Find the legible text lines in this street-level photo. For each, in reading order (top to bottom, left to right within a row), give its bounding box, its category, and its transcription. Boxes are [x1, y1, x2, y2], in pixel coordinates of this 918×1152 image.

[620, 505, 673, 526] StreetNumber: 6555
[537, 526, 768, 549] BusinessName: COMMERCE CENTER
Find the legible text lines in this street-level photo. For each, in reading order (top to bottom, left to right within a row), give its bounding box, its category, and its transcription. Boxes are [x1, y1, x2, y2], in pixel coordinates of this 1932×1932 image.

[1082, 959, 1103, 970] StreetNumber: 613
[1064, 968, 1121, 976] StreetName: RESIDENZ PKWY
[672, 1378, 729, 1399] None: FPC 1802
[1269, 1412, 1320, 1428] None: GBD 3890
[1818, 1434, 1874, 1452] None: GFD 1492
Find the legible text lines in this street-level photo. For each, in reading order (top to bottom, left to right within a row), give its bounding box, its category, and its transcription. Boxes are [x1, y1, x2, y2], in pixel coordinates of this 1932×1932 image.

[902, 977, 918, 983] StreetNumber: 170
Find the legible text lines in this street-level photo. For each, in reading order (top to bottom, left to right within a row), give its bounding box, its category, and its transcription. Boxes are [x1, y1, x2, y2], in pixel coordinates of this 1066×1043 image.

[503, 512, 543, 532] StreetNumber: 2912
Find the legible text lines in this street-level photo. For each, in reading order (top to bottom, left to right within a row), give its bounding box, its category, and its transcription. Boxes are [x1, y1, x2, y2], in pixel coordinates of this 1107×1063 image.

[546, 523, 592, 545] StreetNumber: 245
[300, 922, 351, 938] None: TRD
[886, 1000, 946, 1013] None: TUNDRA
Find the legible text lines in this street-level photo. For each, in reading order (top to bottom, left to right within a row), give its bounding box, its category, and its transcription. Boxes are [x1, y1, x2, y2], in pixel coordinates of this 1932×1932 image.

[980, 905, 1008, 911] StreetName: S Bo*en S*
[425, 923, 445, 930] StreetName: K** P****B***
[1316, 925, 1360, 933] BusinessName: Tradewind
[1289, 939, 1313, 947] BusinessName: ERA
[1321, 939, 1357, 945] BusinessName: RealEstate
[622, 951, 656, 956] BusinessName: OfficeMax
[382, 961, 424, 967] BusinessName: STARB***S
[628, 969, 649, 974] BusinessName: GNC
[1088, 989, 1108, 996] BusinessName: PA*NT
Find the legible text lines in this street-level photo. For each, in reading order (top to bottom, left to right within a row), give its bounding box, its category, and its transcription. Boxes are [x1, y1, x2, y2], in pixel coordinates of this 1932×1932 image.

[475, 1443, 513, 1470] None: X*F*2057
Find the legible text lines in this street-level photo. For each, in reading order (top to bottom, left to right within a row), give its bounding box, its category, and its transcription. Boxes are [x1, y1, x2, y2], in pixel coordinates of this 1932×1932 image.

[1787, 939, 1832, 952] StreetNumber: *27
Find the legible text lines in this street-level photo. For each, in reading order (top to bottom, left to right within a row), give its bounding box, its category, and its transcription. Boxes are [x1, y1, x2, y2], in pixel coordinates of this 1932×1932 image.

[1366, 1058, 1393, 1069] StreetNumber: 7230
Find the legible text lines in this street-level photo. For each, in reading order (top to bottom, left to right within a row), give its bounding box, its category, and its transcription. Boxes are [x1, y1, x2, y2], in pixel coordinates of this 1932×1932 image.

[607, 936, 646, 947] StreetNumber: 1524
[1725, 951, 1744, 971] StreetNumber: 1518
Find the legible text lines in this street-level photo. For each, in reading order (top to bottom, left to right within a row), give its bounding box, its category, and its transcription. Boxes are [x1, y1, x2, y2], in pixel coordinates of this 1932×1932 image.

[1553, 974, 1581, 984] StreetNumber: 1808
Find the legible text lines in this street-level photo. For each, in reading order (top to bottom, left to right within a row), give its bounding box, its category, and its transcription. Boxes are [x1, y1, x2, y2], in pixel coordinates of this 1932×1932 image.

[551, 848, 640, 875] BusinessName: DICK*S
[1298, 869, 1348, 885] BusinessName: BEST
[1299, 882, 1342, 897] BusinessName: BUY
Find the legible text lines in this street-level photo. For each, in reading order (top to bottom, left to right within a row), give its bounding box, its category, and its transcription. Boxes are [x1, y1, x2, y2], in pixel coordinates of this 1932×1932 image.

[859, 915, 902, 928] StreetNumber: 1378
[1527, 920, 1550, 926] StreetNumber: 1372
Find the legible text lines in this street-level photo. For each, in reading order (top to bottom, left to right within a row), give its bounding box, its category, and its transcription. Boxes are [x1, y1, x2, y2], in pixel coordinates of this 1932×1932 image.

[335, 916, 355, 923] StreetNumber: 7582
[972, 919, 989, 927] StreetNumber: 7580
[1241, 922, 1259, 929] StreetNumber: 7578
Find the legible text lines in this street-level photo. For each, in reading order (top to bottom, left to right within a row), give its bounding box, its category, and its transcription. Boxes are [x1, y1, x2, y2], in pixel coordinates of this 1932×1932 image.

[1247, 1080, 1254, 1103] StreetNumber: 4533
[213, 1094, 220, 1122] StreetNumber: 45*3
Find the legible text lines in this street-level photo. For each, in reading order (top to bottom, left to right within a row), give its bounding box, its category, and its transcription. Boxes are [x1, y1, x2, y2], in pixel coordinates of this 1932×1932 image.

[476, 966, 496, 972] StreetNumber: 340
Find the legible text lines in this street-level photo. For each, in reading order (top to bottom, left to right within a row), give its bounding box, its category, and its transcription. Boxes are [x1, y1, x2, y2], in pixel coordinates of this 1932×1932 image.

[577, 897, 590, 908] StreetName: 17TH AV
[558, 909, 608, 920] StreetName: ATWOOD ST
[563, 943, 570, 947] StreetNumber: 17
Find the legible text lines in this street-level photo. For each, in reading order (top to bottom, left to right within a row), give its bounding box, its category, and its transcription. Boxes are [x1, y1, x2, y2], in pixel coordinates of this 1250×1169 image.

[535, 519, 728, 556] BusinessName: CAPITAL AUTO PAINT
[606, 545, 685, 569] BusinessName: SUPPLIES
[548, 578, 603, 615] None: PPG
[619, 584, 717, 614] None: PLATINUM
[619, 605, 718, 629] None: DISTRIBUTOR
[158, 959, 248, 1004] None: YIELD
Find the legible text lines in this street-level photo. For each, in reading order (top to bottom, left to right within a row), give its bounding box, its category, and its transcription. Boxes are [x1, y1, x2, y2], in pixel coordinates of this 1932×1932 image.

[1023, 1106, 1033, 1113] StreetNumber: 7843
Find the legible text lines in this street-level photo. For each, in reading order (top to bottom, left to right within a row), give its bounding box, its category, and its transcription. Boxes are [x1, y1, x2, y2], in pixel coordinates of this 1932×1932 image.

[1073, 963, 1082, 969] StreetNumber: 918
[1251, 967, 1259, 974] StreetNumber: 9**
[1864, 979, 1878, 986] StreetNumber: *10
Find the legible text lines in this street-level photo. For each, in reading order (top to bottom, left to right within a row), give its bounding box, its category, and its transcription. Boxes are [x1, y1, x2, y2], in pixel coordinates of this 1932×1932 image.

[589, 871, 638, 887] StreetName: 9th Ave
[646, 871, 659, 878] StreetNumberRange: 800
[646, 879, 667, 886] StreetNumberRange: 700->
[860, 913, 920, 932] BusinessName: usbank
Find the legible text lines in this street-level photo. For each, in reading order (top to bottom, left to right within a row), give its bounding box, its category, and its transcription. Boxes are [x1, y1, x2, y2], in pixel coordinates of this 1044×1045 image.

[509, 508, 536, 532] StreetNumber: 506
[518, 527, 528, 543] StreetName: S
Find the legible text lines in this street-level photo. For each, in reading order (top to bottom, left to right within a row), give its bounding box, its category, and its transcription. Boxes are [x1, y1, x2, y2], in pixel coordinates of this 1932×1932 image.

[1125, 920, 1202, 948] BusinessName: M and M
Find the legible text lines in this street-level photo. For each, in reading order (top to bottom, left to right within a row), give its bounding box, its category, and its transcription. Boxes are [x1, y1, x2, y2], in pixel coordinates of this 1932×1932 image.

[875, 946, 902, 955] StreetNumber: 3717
********************
▶ _WHAT TO PRODUCE_
Update the material from the line containing "this 1044×1045 image." through its final line by replacing "legible" with "readable", and reproduce only those lines with everything else left unchanged.

▶ _EXERCISE RESULT_
Find the readable text lines in this street-level photo. For each, in reading order (top to bottom, left to right within a row), give its bounding box, its category, and its transcription. Boxes are [x1, y1, x2, y2], in pixel coordinates of this 1044×1045 image.

[509, 508, 536, 532] StreetNumber: 506
[518, 527, 528, 543] StreetName: S
Find the readable text lines in this street-level photo. For each, in reading order (top to bottom, left to right within a row), give its bounding box, its category, and its transcription. Boxes are [x1, y1, x2, y2], in pixel coordinates of this 1932×1932 image.

[1125, 920, 1202, 948] BusinessName: M and M
Find the readable text lines in this street-level photo. For each, in reading order (top to bottom, left to right within a row), give its bounding box, its category, and its transcription. Boxes are [x1, y1, x2, y2], in pixel coordinates of this 1932×1932 image.

[875, 946, 902, 955] StreetNumber: 3717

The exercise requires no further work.